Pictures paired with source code
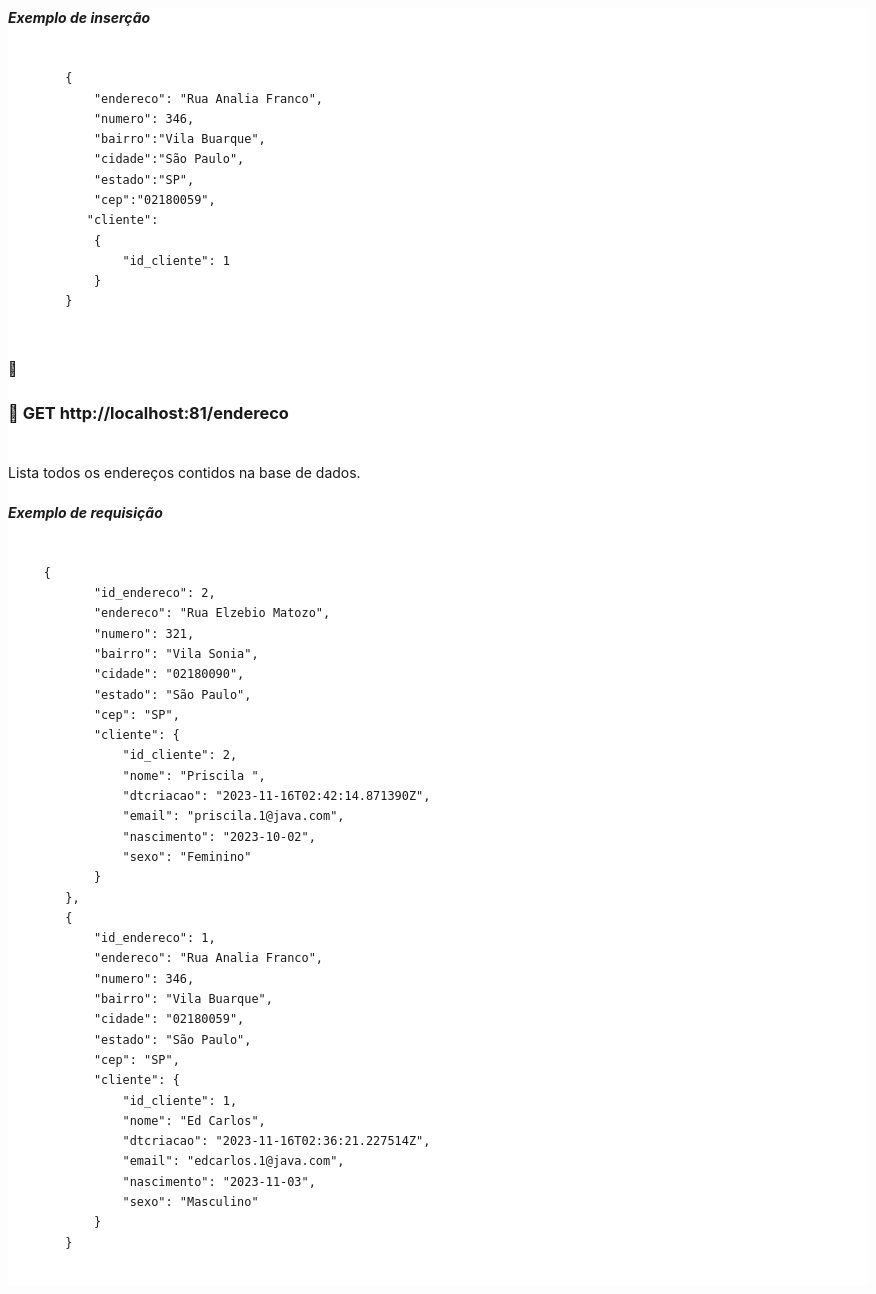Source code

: #### *Exemplo de inserção* <br /><br />
```
        {
            "endereco": "Rua Analia Franco",
            "numero": 346,
            "bairro":"Vila Buarque",
            "cidade":"São Paulo",
            "estado":"SP",
            "cep":"02180059",
           "cliente":
            {
                "id_cliente": 1
            }
        }
```
<br />

📌
### 🔵 **GET** http://localhost:81/endereco
\
Lista todos os endereços contidos na base de dados.

#### *Exemplo de requisição* <br /><br />

```
     {
            "id_endereco": 2,
            "endereco": "Rua Elzebio Matozo",
            "numero": 321,
            "bairro": "Vila Sonia",
            "cidade": "02180090",
            "estado": "São Paulo",
            "cep": "SP",
            "cliente": {
                "id_cliente": 2,
                "nome": "Priscila ",
                "dtcriacao": "2023-11-16T02:42:14.871390Z",
                "email": "priscila.1@java.com",
                "nascimento": "2023-10-02",
                "sexo": "Feminino"
            }
        },
        {
            "id_endereco": 1,
            "endereco": "Rua Analia Franco",
            "numero": 346,
            "bairro": "Vila Buarque",
            "cidade": "02180059",
            "estado": "São Paulo",
            "cep": "SP",
            "cliente": {
                "id_cliente": 1,
                "nome": "Ed Carlos",
                "dtcriacao": "2023-11-16T02:36:21.227514Z",
                "email": "edcarlos.1@java.com",
                "nascimento": "2023-11-03",
                "sexo": "Masculino"
            }
        }
```
<br />
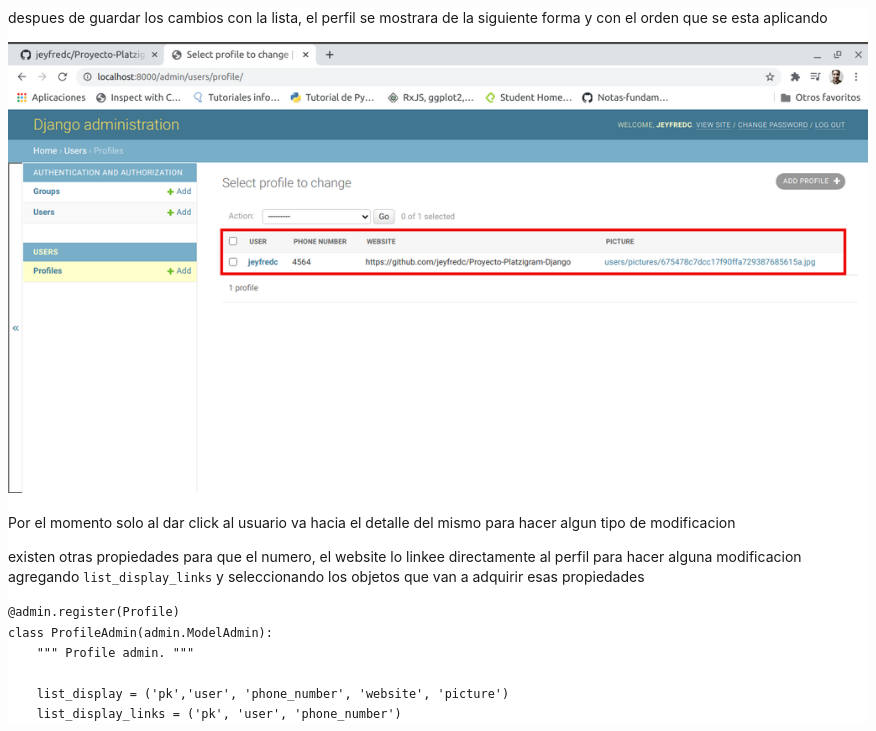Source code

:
 ```
```    

despues de guardar los cambios con la lista, el perfil se mostrara de la siguiente forma y con el orden que se esta aplicando

![assets/48.png](assets/48.png)

Por el momento solo al dar click al usuario va hacia el detalle del mismo para hacer algun tipo de modificacion

existen otras propiedades para que el numero, el website lo linkee directamente al perfil para hacer alguna modificacion agregando `list_display_links` y seleccionando los objetos que van a adquirir esas propiedades 

```
@admin.register(Profile)
class ProfileAdmin(admin.ModelAdmin):
    """ Profile admin. """

    list_display = ('pk','user', 'phone_number', 'website', 'picture')
    list_display_links = ('pk', 'user', 'phone_number')
```
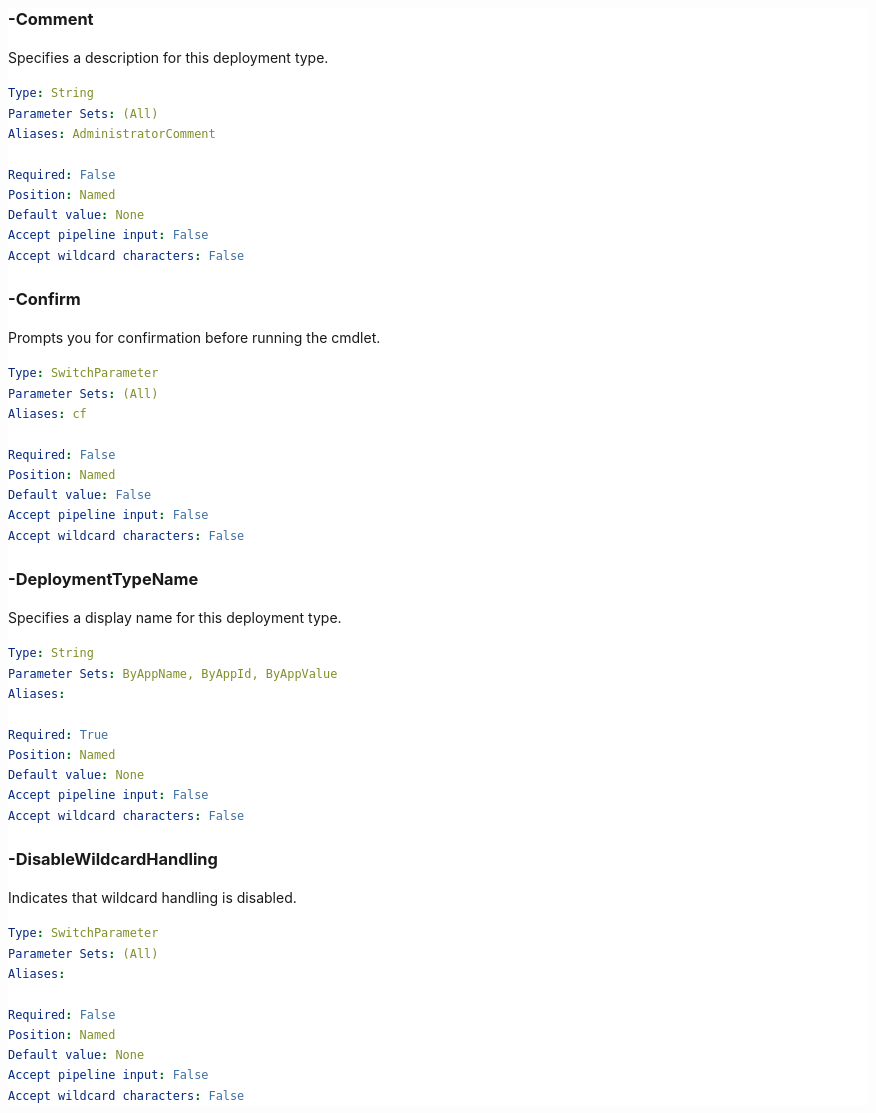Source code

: ### -Comment
Specifies a description for this deployment type.

```yaml
Type: String
Parameter Sets: (All)
Aliases: AdministratorComment

Required: False
Position: Named
Default value: None
Accept pipeline input: False
Accept wildcard characters: False
```

### -Confirm
Prompts you for confirmation before running the cmdlet.

```yaml
Type: SwitchParameter
Parameter Sets: (All)
Aliases: cf

Required: False
Position: Named
Default value: False
Accept pipeline input: False
Accept wildcard characters: False
```

### -DeploymentTypeName
Specifies a display name for this deployment type.

```yaml
Type: String
Parameter Sets: ByAppName, ByAppId, ByAppValue
Aliases: 

Required: True
Position: Named
Default value: None
Accept pipeline input: False
Accept wildcard characters: False
```

### -DisableWildcardHandling
Indicates that wildcard handling is disabled.

```yaml
Type: SwitchParameter
Parameter Sets: (All)
Aliases: 

Required: False
Position: Named
Default value: None
Accept pipeline input: False
Accept wildcard characters: False
```

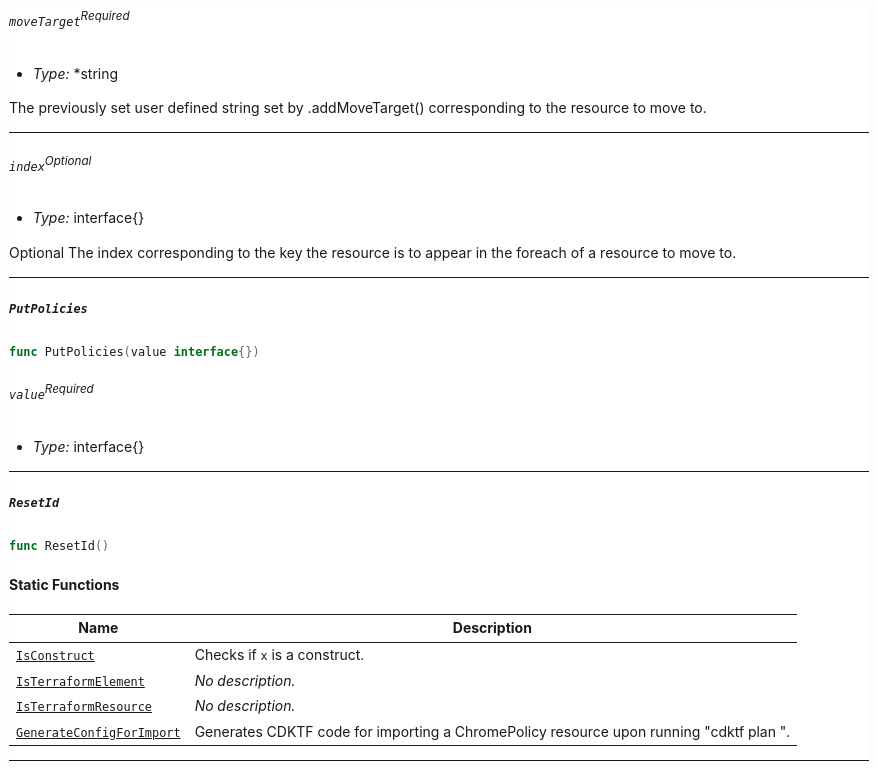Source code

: ###### `moveTarget`<sup>Required</sup> <a name="moveTarget" id="@cdktf/provider-googleworkspace.chromePolicy.ChromePolicy.moveTo.parameter.moveTarget"></a>

- *Type:* *string

The previously set user defined string set by .addMoveTarget() corresponding to the resource to move to.

---

###### `index`<sup>Optional</sup> <a name="index" id="@cdktf/provider-googleworkspace.chromePolicy.ChromePolicy.moveTo.parameter.index"></a>

- *Type:* interface{}

Optional The index corresponding to the key the resource is to appear in the foreach of a resource to move to.

---

##### `PutPolicies` <a name="PutPolicies" id="@cdktf/provider-googleworkspace.chromePolicy.ChromePolicy.putPolicies"></a>

```go
func PutPolicies(value interface{})
```

###### `value`<sup>Required</sup> <a name="value" id="@cdktf/provider-googleworkspace.chromePolicy.ChromePolicy.putPolicies.parameter.value"></a>

- *Type:* interface{}

---

##### `ResetId` <a name="ResetId" id="@cdktf/provider-googleworkspace.chromePolicy.ChromePolicy.resetId"></a>

```go
func ResetId()
```

#### Static Functions <a name="Static Functions" id="Static Functions"></a>

| **Name** | **Description** |
| --- | --- |
| <code><a href="#@cdktf/provider-googleworkspace.chromePolicy.ChromePolicy.isConstruct">IsConstruct</a></code> | Checks if `x` is a construct. |
| <code><a href="#@cdktf/provider-googleworkspace.chromePolicy.ChromePolicy.isTerraformElement">IsTerraformElement</a></code> | *No description.* |
| <code><a href="#@cdktf/provider-googleworkspace.chromePolicy.ChromePolicy.isTerraformResource">IsTerraformResource</a></code> | *No description.* |
| <code><a href="#@cdktf/provider-googleworkspace.chromePolicy.ChromePolicy.generateConfigForImport">GenerateConfigForImport</a></code> | Generates CDKTF code for importing a ChromePolicy resource upon running "cdktf plan <stack-name>". |

---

TASK OBJECTIVE. Check each line of the records for the word "dtcriacao" and extract those that contain it.

EXERCISE OUTPUT.
                "dtcriacao": "2023-11-16T02:42:14.871390Z",
                "dtcriacao": "2023-11-16T02:36:21.227514Z",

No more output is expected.